Семейный круг. Из личной переписки

I. Семейный круг. Архивы памяти

"…Когда я уезжаю… далеко и надолго, все наши размолвки и несовпадения мне кажутся незначительными, второстепенными. Моя долгосрочная память хранит многие моменты, …повторение таких моментов... На самом деле соскучился без вас, мои дорогие. В моих командировках я не всегда это осознаю из–за отсутствия свободного времени, дикого автоматизма моего внутреннего состояния. А сейчас мне так хорошо, так тепло на душе от одной только мысли, что вы у меня есть, что жить без вас не могу. Я радуюсь этому. Написал, и как будто прикоснулся к вам душой и телом. Будьте мне здоровы, не болейте. Я очень–очень люблю вас".

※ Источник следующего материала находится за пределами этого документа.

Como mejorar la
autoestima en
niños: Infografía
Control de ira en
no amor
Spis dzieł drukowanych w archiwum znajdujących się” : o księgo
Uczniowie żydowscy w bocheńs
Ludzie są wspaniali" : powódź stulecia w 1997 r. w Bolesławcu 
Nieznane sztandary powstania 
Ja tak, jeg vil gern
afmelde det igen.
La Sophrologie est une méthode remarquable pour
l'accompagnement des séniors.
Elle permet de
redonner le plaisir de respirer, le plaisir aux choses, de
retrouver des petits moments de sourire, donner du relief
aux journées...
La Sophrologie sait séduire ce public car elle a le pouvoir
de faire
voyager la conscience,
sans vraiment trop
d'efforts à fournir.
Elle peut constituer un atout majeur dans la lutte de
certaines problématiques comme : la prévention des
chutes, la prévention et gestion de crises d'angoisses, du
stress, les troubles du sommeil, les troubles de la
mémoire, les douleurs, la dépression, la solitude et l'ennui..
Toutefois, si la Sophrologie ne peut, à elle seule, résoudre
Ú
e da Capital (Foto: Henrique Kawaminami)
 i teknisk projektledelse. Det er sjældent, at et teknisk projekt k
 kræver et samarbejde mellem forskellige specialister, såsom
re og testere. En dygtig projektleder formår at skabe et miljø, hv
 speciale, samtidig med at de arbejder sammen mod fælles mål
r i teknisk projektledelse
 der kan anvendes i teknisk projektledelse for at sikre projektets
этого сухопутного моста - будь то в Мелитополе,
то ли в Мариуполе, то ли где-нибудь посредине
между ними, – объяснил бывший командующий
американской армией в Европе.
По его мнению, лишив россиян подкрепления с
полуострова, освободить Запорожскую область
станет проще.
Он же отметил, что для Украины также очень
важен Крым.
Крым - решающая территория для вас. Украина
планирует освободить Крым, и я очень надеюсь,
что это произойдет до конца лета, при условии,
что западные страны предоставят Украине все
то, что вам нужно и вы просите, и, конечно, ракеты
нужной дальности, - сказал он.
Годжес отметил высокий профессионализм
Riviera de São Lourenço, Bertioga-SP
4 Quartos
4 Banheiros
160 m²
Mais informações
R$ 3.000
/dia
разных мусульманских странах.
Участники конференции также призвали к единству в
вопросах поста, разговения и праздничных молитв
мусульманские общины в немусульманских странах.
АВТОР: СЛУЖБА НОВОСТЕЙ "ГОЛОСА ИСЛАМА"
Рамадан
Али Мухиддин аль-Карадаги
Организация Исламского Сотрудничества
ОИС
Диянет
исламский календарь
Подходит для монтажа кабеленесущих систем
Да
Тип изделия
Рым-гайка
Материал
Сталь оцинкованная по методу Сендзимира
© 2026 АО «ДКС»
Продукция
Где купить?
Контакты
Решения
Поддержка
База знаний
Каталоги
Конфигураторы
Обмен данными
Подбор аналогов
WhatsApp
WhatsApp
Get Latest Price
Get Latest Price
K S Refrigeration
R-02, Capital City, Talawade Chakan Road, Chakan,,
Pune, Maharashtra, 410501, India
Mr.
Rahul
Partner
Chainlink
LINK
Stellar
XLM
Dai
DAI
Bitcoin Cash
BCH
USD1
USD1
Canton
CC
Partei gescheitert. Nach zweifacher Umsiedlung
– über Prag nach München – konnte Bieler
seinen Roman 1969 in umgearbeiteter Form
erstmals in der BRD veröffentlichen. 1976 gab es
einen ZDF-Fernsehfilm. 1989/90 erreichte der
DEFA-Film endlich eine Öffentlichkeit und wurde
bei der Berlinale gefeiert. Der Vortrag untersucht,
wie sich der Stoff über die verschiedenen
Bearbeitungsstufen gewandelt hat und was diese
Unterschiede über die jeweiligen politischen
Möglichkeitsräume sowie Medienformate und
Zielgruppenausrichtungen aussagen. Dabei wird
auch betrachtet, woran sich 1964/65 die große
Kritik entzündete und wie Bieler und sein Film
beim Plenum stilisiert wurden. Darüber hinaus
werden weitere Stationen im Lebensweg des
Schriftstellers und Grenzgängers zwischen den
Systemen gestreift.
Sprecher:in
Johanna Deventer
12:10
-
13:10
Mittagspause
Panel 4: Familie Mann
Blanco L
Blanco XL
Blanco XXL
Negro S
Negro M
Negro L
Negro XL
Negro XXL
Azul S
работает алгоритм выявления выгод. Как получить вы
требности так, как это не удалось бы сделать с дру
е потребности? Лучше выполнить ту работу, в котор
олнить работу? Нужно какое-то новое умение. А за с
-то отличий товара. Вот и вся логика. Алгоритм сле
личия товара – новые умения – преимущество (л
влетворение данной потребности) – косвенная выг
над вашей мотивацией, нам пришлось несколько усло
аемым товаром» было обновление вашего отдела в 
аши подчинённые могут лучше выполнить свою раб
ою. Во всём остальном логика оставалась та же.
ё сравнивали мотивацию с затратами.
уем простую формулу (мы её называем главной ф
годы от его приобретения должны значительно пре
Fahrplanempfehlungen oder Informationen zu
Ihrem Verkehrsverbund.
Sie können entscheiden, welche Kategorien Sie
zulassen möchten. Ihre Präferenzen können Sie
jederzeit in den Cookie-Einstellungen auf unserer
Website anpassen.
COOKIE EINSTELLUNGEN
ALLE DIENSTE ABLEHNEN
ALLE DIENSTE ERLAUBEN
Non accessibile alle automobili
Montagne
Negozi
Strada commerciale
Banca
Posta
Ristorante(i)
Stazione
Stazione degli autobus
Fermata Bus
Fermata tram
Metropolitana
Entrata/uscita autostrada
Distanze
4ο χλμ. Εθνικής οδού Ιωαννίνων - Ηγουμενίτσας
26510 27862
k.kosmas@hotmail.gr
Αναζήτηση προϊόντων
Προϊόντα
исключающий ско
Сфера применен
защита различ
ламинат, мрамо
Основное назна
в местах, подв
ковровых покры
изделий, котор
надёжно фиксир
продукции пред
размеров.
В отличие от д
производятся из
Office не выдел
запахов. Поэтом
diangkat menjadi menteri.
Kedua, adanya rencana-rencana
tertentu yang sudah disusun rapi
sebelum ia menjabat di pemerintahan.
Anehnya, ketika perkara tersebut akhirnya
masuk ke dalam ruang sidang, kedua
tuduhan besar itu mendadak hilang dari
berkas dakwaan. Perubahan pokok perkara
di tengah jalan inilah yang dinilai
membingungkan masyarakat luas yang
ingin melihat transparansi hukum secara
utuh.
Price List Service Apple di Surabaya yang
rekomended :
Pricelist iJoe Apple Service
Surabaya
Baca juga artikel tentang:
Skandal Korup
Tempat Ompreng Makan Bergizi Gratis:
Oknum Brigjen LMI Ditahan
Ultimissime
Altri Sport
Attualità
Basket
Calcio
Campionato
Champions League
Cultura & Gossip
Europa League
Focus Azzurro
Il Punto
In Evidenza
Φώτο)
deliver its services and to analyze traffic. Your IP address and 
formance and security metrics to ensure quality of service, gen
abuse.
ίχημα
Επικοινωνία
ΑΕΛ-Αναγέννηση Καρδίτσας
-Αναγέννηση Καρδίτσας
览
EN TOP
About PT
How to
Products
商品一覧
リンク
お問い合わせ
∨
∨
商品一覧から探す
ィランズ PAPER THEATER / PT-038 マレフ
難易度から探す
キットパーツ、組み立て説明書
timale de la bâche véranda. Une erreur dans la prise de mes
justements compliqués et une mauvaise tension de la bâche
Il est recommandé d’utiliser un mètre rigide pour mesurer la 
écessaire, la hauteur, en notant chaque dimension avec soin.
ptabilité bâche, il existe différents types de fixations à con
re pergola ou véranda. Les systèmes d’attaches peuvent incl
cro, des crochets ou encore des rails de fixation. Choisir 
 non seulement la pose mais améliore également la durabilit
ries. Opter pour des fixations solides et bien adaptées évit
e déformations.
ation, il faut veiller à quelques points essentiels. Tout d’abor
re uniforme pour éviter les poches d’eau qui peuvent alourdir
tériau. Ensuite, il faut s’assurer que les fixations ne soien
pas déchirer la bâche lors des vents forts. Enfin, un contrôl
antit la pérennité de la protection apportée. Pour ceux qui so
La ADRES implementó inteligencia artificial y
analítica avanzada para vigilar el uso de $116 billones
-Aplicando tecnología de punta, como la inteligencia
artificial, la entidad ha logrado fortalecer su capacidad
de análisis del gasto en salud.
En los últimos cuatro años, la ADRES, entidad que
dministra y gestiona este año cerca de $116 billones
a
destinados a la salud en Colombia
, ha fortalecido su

Из личных писем Владимира Максимчука, 3 сентября 1985г.

* * *

Мало у нас в жизни было лирических отступлений от целевой Володиной программы. Он слишком мало отдыхал, очень мало времени проводил со мной и дочерью. Поэтому первое, что он любил, – так это просто радоваться тем выходным дням, которые мог провести дома; поучаствовать в обычных делах, поговорить с нами – обо всем. А еще… Еще любил делать нам подарки. Подарки были всякие – любые: серьезные, повседневные (были и такие!), смешные. Не все подарки были удачными и подходящими к случаю, но зато – от души и в соответствии с нашими увлечениями. Были у него и собственные увлечения, которые помогали ему хоть иногда душевно раскрепоститься. Любил старые фильмы, классическую музыку, шахматы, футбол, хоккей, особенно международные матчи и состязания любимых команд, например, матчи с участием футбольной команды Киевского "Динамо". Любил выращивать что–нибудь на балконе или на даче – копаться в земле, именно возиться с землей, пересыпать ее руками, как в детстве... Если выпадало время, старался заняться по хозяйству основательно: что–то строгал, сверлил, прилаживал… и тому подобное. Иногда сам говорил, что любит убираться, просто мыть посуду, даже чистить кастрюли и сковородки – так мало и редко бывал дома, поэтому возился с домашней утварью – в удовольствие. Говорил, конечно, что помощник мне плохой, но делать нечего. Любил собирать грибы да ягоды, если случай выпадал, рыбу ловить... Любил периодически "колдовать" на кухне, а то и делать домашние заготовки, осваивать новые способы приготовления – со мной за компанию. Нравилось ему готовить что–нибудь вкусное даже и тогда, когда уже не мог почти ничего кушать из ранее любимых блюд. Любил угощать всех, кто приходил в наш дом, вообще соблюдать красивые законы – законы гостеприимства и добра.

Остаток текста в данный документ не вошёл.